Mais cela n’est rien. Croiriez-vous qu’après cela, elle est venue rendre sur une chronique que j’allais envoyer au Informations littéraires ? Il m’a fallu essuyer avec mon mouchoir, et puis boire, tache après tache, avec du papier buvard. J’en ai usé pour deux sous. J’ai pu tout de même envoyer l’article, une fois sec. Il a paru hier. Je crois que les lecteurs ne se sont aperçus de rien.

Bah ! je le sais bien, la journée ne se passera pas que je ne pardonne à la Totote, comme j’ai pardonné aux autres. Voyez-vous, les bêtes, c’est comme les pièces de théâtre : quand on les aime, ce n’est pas comme quand on ne les aime pas.

Deux notes

1       Les Épigrammes du siècle, Anthologie des épigrammes contemporaines établie par les soins de M. Pierre Charron (1541-1603), archiviste-paléographe, pour les éditions du Siècle, achevé d’imprimer le dix octobre 1924, 191 pages. Parmi ces épigrammes, celle-ci, page trente : « Descendant aux Enfers et, négligeant le reste, / D’embrasser Léotard Boissaud faisait le geste. / Léotard de crier : « J’aimais beaucoup ma mère, / Je ne peux pourtant pas… baiser aussi mon frère ! » On le comprend, Pierre Charron n’est que le masque d’un auteur (de plusieurs ?) de ce XXe siècle, vraisemblablement Fernand Fleuret, André Thérive et quelques autres…

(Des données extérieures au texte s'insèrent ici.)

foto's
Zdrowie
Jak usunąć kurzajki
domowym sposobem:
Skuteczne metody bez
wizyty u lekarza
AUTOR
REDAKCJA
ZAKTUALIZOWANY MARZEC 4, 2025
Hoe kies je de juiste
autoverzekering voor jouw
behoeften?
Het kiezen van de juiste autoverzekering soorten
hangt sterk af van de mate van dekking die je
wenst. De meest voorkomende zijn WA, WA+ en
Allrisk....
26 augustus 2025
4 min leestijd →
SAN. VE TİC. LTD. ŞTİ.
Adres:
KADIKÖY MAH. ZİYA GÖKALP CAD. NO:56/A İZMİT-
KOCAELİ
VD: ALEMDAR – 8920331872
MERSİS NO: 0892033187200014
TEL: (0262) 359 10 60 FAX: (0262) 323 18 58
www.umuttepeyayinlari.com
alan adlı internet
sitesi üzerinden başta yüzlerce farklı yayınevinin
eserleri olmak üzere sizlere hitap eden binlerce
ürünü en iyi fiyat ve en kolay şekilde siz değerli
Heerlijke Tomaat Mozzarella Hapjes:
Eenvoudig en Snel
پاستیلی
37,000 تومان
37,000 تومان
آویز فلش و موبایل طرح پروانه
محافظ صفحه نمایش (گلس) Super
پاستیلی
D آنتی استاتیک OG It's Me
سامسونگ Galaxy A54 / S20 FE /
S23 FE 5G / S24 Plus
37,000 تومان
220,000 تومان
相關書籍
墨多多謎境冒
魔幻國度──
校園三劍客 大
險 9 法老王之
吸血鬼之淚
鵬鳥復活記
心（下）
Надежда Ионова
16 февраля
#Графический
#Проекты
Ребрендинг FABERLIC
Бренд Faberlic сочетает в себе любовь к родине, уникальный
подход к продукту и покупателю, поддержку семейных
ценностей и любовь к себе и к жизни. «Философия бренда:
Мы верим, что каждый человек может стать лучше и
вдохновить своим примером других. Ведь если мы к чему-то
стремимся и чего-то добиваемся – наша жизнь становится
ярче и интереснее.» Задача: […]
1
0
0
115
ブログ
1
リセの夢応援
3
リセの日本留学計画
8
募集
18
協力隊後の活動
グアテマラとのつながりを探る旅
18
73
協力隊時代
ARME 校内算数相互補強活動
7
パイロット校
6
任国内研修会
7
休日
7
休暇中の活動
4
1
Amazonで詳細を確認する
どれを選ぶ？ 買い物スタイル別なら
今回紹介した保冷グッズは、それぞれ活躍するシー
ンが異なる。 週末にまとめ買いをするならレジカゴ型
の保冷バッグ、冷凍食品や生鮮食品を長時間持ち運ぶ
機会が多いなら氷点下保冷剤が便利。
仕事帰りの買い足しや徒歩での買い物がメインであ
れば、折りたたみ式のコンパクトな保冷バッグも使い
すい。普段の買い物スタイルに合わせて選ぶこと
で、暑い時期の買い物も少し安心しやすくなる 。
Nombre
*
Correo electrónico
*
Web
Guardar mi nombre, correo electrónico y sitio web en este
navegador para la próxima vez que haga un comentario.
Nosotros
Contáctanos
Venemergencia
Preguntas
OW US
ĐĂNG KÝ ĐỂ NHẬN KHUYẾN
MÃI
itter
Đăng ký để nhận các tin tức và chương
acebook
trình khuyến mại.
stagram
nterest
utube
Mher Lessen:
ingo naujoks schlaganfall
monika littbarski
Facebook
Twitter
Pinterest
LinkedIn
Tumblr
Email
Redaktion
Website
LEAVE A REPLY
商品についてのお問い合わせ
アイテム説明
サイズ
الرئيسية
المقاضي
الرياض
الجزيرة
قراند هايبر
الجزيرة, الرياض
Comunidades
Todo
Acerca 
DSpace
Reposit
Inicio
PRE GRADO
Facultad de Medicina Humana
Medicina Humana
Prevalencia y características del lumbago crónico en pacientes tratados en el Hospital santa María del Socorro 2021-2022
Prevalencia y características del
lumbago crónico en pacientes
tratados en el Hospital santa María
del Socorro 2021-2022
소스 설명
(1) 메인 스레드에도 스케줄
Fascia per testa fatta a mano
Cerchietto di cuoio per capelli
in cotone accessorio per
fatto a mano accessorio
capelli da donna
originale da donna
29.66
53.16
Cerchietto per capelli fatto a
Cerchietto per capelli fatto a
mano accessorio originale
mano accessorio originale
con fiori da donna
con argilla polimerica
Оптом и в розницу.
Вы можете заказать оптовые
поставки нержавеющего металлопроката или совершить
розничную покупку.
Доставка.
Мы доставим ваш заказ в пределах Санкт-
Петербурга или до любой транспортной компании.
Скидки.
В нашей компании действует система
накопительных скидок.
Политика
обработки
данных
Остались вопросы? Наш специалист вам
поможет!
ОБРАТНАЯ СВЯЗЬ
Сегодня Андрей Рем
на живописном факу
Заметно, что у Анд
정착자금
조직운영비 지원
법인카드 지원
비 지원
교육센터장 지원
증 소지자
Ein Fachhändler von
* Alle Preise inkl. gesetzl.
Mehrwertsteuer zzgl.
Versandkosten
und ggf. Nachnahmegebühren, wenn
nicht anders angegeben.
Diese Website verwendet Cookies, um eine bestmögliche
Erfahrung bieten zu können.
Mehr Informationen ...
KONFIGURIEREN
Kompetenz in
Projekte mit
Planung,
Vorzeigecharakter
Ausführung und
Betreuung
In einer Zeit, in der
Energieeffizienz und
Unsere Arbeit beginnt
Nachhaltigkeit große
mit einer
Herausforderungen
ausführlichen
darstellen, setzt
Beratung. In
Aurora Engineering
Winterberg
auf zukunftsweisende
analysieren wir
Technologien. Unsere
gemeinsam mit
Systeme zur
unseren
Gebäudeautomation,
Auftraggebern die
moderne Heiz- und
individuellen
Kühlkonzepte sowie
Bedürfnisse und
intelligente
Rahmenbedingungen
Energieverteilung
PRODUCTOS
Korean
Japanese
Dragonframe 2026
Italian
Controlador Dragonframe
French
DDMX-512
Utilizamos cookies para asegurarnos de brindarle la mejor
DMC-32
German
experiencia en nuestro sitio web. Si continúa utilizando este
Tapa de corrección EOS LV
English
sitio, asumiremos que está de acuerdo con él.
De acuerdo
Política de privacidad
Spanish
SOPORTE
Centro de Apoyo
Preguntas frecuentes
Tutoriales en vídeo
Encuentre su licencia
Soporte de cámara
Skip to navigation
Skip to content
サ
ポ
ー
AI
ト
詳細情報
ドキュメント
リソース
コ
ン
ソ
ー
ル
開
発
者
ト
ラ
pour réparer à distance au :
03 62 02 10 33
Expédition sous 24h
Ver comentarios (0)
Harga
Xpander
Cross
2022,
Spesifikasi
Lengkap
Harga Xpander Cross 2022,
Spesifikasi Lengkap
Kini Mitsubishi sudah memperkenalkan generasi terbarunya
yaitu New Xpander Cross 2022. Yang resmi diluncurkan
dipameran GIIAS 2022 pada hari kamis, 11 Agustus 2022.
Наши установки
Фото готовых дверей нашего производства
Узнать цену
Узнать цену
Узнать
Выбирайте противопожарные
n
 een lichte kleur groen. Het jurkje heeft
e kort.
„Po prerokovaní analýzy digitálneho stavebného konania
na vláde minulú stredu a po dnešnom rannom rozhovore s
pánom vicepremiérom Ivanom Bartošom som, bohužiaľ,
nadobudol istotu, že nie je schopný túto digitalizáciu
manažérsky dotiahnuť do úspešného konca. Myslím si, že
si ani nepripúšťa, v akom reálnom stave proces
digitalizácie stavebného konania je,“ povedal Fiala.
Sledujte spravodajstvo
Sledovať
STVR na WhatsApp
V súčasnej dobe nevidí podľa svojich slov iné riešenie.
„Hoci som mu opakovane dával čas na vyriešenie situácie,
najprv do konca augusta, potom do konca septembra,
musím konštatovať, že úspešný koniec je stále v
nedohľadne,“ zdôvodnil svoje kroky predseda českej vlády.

2       Il s’agit, on s’en souvient, à la toute fin de la pièce, dans des vers trop cadencés où l’on s’essouffle, de la dernière intervention d’Oreste, face à son ami Pylade : « Dieux ! quels affreux regards elle jette sur moi ! / Quels Démons, quels serpents traîne-t-elle après soi ? / Hé bien ! filles d’enfer, vos mains sont-elles prêtes ? / Pour qui sont ces serpents qui sifflent sur vos têtes ? / À qui destinez-vous l’appareil qui vous suit ? / Venez-vous m’enlever dans l’éternelle nuit ? » Pléiade de Raymond Picard 1950, page 300.